START Records shown

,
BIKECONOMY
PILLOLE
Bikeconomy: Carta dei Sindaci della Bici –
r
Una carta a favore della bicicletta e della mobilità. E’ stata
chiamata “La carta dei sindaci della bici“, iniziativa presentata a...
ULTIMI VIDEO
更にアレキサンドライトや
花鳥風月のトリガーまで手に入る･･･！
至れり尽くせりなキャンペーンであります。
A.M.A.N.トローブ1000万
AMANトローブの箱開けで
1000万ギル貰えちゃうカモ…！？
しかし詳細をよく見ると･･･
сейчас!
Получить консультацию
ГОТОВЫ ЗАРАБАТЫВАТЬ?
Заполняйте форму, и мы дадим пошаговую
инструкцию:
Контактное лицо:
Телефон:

END Records shown
START Records shown

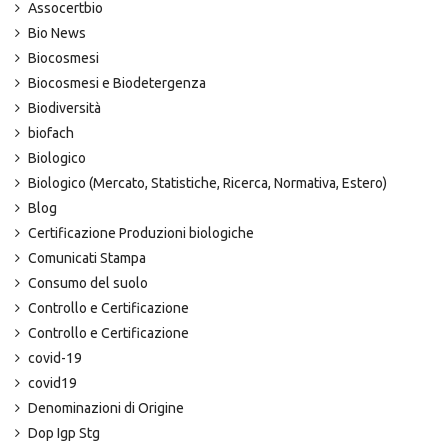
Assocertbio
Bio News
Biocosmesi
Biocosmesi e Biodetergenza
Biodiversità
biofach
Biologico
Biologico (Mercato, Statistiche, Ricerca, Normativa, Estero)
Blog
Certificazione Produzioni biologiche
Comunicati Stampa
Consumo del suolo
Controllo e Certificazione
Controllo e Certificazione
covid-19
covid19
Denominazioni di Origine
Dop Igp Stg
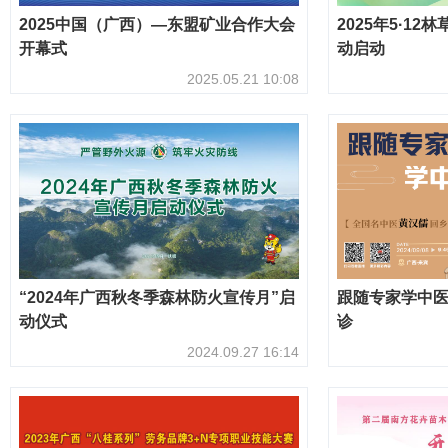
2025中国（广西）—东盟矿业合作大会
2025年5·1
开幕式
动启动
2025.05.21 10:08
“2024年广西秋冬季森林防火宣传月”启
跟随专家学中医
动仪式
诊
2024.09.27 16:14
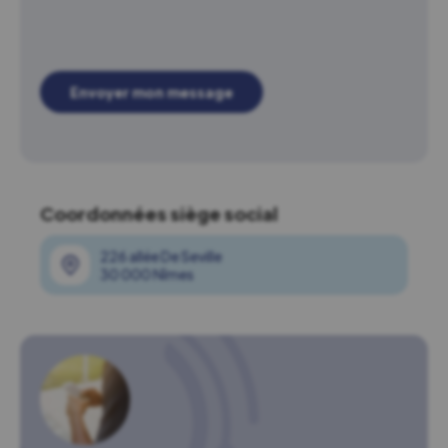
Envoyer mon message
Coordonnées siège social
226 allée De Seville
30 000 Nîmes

END Records shown

_Brief_.
Within the data, how many lines hold the string "Biologico"? Answer with the number and nothing more.

_Problem solution_.
2